Although its digital business remains operational, Macy's says it has lost the majority of its sales due to the store closures. Neiman employs around 14,000 employees, a large portion of which will either be put on furlough or take temporary salary reductions.

(Bloomberg)—Macy’s Inc., which closed all of its stores on March 18 in response to the coronavirus pandemic, said it would furlough the majority of its workers starting April 1.

The company employs about 130,000, including staff in its luxury chain Bloomingdale’s and its Bluemercury stores. It will keep a smaller workforce to maintain basic operations, such as its digital business, distribution centers and call centers.

“While the digital business remains open, we have lost the majority of our sales due to the store closures,” the company said in a statement posted on its website on Monday.

Macy’s said that during the furlough, workers will not receive salary or hourly wages but will continue to receive health benefit coverage if they are currently part of the company’s sponsored plan, according to company filings. Non-furloughed employees at the director-level and above will have a pay cut, while CEO Jeff Gennette and the board of directors will receive no cash compensation during this time.


Macy’s isn’t the only retailer contending with the pandemic that has caused bricks-and-mortar retail to nearly grind to a halt in the U.S. Thousands of stores have gone dark in an attempt to stem the spread of the virus. In the past few days, initial estimates of when stores would reopen have been pushed back, with some closed indefinitely.

President Trump on Sunday told Americans to expect to maintain social distancing measures until the end of April. Macy’s said workers should be expected to be furloughed through May and those who are enrolled in health benefits will continue to receive them.

Macy’s is No. 5 in the 2019 Digital Commerce 360 Top 1000.

Neiman Marcus to furlough employees and extend store closures

Neiman Marcus Group Inc. (No. 50), which closed all of its stores this month in response to the coronavirus pandemic, is extending the closures and will furlough a majority of its around 14,000 workers in the coming weeks.


The luxury retailer’s Neiman Marcus, Bergdorf Goodman and Last Call stores will stay shut at least until April 30, according to a statement sent to Bloomberg. A “large portion” of the organization “will either be put on furlough or take temporary salary reductions,” CEO Geoffroy van Raemdonck said.
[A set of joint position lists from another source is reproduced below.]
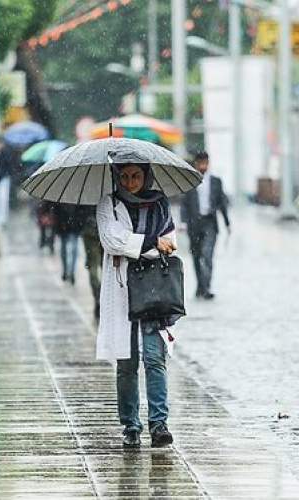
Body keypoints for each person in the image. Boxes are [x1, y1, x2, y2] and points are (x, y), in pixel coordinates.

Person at [96, 162, 177, 449]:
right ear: (117, 177)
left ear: (146, 177)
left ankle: (159, 424)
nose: (130, 182)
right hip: (122, 289)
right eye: (125, 176)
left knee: (155, 358)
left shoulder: (160, 204)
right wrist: (152, 244)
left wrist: (142, 245)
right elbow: (112, 240)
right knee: (126, 362)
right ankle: (130, 425)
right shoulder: (109, 204)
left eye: (136, 176)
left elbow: (171, 241)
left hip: (153, 289)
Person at [180, 151, 230, 300]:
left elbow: (222, 203)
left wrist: (227, 222)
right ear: (196, 164)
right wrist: (183, 222)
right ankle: (200, 286)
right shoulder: (189, 181)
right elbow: (184, 204)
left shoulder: (216, 181)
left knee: (207, 256)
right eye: (200, 163)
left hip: (210, 223)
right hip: (194, 224)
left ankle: (206, 287)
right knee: (196, 256)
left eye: (206, 163)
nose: (203, 166)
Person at [53, 202, 89, 285]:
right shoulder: (61, 197)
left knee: (73, 250)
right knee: (66, 251)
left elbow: (83, 211)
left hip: (73, 226)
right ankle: (66, 271)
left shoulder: (78, 196)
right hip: (65, 226)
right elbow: (56, 211)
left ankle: (71, 272)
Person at [80, 207, 103, 319]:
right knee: (107, 269)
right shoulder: (111, 193)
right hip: (105, 232)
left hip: (90, 231)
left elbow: (79, 213)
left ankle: (98, 296)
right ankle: (102, 296)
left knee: (93, 267)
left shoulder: (85, 193)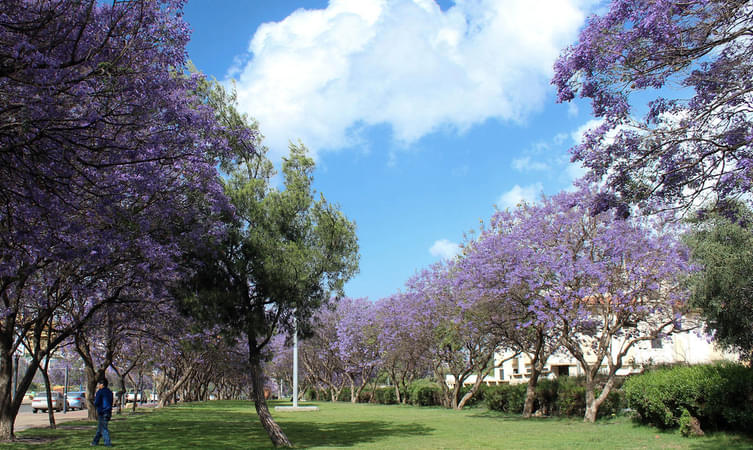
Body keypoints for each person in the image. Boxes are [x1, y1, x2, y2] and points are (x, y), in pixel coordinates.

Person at [91, 378, 113, 447]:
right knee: (100, 428)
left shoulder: (100, 392)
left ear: (102, 385)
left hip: (102, 412)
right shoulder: (110, 392)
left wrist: (93, 402)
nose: (98, 386)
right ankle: (95, 442)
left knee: (103, 428)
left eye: (99, 384)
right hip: (108, 411)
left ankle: (108, 443)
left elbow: (96, 402)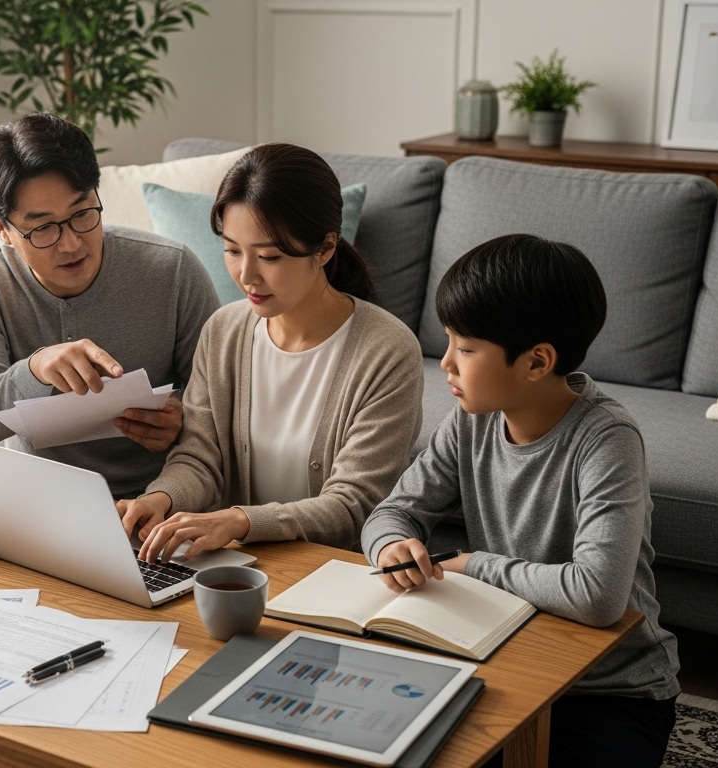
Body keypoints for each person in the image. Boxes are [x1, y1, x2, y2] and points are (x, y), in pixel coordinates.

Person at [363, 234, 680, 768]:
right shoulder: (469, 421)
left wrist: (471, 566)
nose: (445, 364)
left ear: (536, 362)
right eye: (447, 342)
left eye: (465, 348)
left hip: (610, 692)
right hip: (505, 662)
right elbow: (392, 512)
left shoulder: (608, 440)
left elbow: (597, 595)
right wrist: (391, 545)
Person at [118, 143, 424, 560]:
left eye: (269, 256)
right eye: (231, 250)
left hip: (328, 572)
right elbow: (198, 457)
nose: (246, 276)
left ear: (326, 249)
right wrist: (161, 499)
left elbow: (356, 504)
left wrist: (241, 520)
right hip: (230, 568)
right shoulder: (223, 331)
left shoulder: (388, 352)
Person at [0, 113, 220, 498]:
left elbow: (221, 404)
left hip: (157, 504)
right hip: (34, 503)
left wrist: (183, 420)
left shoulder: (172, 270)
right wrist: (36, 369)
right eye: (42, 228)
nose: (71, 243)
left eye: (82, 214)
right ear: (2, 227)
The decision will go into effect on April 5 and last through April 30, with the potential for an extension, according to the company. Neiman employs around 14,000 employees, a large portion of which will either be put on furlough or take temporary salary reductions.

Like other retailers, Neiman is bracing for a potential slump tied to the virus outbreak. The company continues to serve its customers through online channels.
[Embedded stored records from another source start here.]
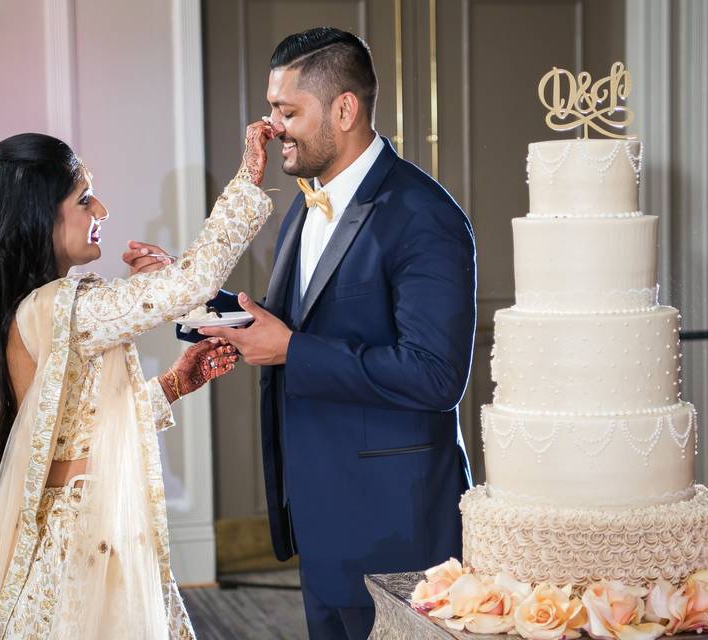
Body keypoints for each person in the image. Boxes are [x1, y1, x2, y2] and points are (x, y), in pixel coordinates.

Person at [139, 26, 476, 640]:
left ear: (344, 109)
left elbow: (436, 375)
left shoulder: (426, 216)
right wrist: (184, 295)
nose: (271, 128)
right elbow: (286, 323)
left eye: (287, 111)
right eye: (271, 109)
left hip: (396, 526)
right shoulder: (304, 204)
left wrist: (292, 349)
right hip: (321, 518)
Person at [0, 123, 275, 639]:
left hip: (84, 531)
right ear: (40, 215)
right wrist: (248, 180)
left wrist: (171, 384)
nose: (100, 211)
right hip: (79, 548)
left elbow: (77, 435)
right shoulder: (57, 306)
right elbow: (192, 283)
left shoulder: (40, 308)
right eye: (85, 199)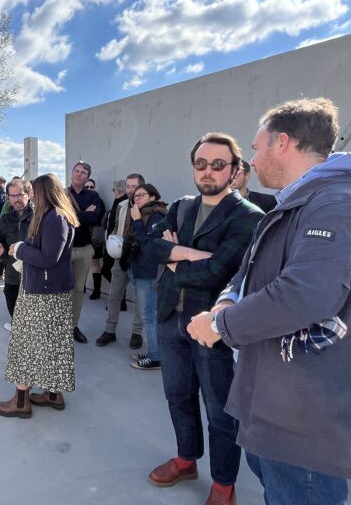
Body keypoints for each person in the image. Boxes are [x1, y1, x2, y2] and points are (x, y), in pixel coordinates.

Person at [188, 98, 351, 505]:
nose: (252, 160)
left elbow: (303, 295)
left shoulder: (338, 203)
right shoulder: (301, 202)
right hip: (277, 399)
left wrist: (219, 326)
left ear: (282, 142)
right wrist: (226, 302)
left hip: (307, 413)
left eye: (257, 148)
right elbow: (248, 271)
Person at [145, 133, 263, 505]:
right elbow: (149, 247)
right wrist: (191, 254)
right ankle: (186, 458)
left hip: (212, 328)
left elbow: (220, 273)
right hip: (168, 318)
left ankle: (224, 484)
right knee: (177, 396)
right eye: (201, 164)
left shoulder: (249, 217)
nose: (208, 171)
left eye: (217, 164)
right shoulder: (180, 206)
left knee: (219, 411)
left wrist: (173, 255)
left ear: (235, 169)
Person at [0, 173, 79, 418]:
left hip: (42, 294)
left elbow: (48, 258)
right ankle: (53, 395)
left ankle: (21, 402)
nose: (31, 197)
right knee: (51, 344)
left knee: (25, 344)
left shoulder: (54, 218)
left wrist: (20, 250)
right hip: (50, 291)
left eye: (34, 193)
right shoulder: (57, 216)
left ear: (44, 193)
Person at [96, 173, 146, 347]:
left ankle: (136, 333)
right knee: (114, 295)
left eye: (134, 186)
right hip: (121, 257)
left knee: (140, 299)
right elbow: (117, 226)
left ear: (142, 187)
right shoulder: (122, 205)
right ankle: (110, 331)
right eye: (128, 186)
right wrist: (113, 241)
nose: (130, 189)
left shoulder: (150, 206)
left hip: (140, 259)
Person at [125, 183, 167, 369]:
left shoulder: (156, 215)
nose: (137, 198)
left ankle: (156, 357)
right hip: (139, 270)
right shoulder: (145, 214)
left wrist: (135, 221)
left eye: (141, 195)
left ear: (152, 197)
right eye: (135, 196)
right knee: (147, 315)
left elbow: (150, 244)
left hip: (149, 273)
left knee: (149, 316)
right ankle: (153, 351)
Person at [67, 161, 105, 343]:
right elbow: (61, 217)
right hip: (62, 250)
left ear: (87, 177)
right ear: (72, 172)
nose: (79, 174)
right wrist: (83, 214)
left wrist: (73, 214)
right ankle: (59, 326)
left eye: (83, 172)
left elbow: (95, 217)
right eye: (77, 171)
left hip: (84, 250)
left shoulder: (93, 195)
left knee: (77, 290)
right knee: (59, 289)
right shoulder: (61, 194)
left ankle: (73, 326)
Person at [0, 178, 33, 330]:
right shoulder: (5, 219)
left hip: (33, 271)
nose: (16, 199)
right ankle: (18, 325)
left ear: (29, 194)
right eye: (12, 196)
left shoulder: (39, 217)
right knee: (11, 296)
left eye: (20, 195)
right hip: (12, 271)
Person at [84, 178, 107, 300]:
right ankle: (81, 285)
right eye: (86, 187)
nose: (89, 189)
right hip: (82, 236)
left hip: (95, 237)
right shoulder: (81, 201)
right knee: (81, 261)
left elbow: (99, 219)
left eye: (91, 187)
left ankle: (96, 290)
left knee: (95, 263)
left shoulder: (99, 201)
“We have already taken a number of actions to protect our business, but we’re now required to take employment-related actions,” van Raemdonck said in the statement. He will waive 100% of his own salary to support the business, along with other direct reports who will not get a “significant amount” of their own salary during the furloughs, he said.


The Dallas-based company has struggled to find its footing as shopper traffic to malls and department stores declines. It’s spending to retool so it can meet changing consumer tastes, while also carrying a costly debt load.